On this day in 1968, the famous 300 million yen robbery took place in Tokyo, Japan. It remains unsolved to this day.
Writing, Editing, and Publishing:
At Suvudu, Robert Jackson Bennett talks about the various influences (George Smiley! The Third Man! The DISCWORLD series!) on his recent novel, City of Stairs. And in *incredibly exciting news,* it looks like RJB might be writing a sequel. What!?!
Geek’s Guide to the Galaxy recently hosted an interview with Ellen Datlow, Cat Rambo, and John Joseph Adams to discuss the role of women (as authors and characters) in fantasy and horror.
Seems like J.K. Rowling isn’t done with Harry after all. She’s going to continue her recent trend of sharing short stories set in the world of the HARRY POTTER series by releasing one story a day for the 12 days leading up to Christmas.
Here at FanLit, we’re composing our comprehensive “Best of 2014” list and one name that is on several of our individual lists is Jeff VanderMeer, the author of the recent SOUTHERN REACH series. Here you can read VanderMeer’s own Best of 2014 reading list.
In 2008, Patrick Rothfuss started Worldbuilders, a charity that raises money for Heifer International, an organization that combats hunger in third-world countries. The Worldbuilders Team has garnered a lot of support from people across the industry: Tor, Daw, DelRey, and Subterreanean Press, Neil Gaiman, Brandon Sanderson, and Catherynne Valente are just some of the supporters of Worldbuilders who donate their time and books and memorabilia to the cause. This year, Worldbuilders hit their 500,000 stretch goal, which means that the Brothers Chaps are going to create a new Strong Bad video for the world. Check all the Worldbuilders news (and amazing prizes and auctions, like favor rings from Pat) out here, on Pat’s blog, and please consider giving to this worthy cause.
While trolling the Internet looking for fun things for you all, I ran across this entry in Midori Snyder‘s blog, In the Labyrinth. I love the alternate taxonomy of animals she provides here, from an ancient Chinese encyclopedia, and updated with a few entries of her own.
This Tor.com essay about Peter Pan explodes the idea that Peter is a “good” character, but maintains that he is still fascinating to us because of what his cruel innocence says about our own escape from responsibility and adulthood.
Movies and Television:
Speaking of Peter Pan, check out this trailer for a new Peter Pan movie, which shows us not only Pan’s origins but also Captain Hook’s as well.
Remember how a few weeks ago I was excited about Strange Magic, an animated film coming out about the fairies in A Midsummer Night’s Dream? Well, I’m no longer excited.
But I am excited about this: The Little Prince film, coming out in 2015. The trailer is gorgeous. Enjoy.
The Oxford Dictionaries Blog is a place where I could waste hours of my day. Here is an article about invented words from children’s literature, from Lewis Carroll to JK Rowling.
A couple articles for you today about interesting dwellings that humans have created.
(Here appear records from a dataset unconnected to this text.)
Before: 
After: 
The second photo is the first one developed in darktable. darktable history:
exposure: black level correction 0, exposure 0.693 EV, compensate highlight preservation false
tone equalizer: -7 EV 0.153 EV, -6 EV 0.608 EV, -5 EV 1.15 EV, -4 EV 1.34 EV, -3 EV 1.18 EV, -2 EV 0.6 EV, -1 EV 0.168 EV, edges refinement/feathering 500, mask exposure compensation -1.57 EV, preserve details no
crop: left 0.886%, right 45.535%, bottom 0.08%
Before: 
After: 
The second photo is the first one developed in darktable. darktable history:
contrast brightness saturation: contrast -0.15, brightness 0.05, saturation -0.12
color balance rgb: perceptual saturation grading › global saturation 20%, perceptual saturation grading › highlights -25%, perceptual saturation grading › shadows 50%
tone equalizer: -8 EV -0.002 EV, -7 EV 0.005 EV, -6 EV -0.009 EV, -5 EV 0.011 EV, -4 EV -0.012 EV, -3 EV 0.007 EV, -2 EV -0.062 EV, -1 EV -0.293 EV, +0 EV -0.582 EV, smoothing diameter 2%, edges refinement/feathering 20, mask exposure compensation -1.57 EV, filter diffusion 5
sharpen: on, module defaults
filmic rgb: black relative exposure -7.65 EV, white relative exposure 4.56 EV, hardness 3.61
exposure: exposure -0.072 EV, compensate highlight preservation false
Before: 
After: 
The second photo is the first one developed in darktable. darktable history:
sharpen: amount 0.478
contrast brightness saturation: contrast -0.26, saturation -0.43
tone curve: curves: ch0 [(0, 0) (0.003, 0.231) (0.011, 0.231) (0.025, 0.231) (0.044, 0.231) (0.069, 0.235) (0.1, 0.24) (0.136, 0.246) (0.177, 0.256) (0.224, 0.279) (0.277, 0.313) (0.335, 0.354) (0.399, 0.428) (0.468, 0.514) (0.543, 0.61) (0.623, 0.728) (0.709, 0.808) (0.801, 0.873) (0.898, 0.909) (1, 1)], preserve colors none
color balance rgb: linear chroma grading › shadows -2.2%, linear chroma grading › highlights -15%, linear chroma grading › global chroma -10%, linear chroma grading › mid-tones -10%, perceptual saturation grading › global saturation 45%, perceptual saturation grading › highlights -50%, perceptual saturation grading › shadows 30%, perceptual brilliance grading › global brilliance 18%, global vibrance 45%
First, a man called Ra Paulette carves amazing caves into hills in Northern New Mexico. (Watch the video; it is incredible!) And this secret underwater ballroom, guarded by a statue of Neptune, was built in the 1800s. It must have been incredible in its time; now it looks less like a place where festivities occurred and more like a place you’d find a creepy haunted doll.
This io9 article about ancient Mars posits that it may have been habitable at some point. I enjoyed the graphs and visualizations of how Mars’ surface has changed over time.
Finally, a fan artist has created these beautiful images of what Batman might have looked like had he lived in different ages or worlds. My favorite by far is Ottoman Batman, although Batman of the Underworld has an appealing Sauron-esque quality to him.
‘Tis the season to have parties, so I thought I’d share some of these vintage photos of people in fancy-dress costumes.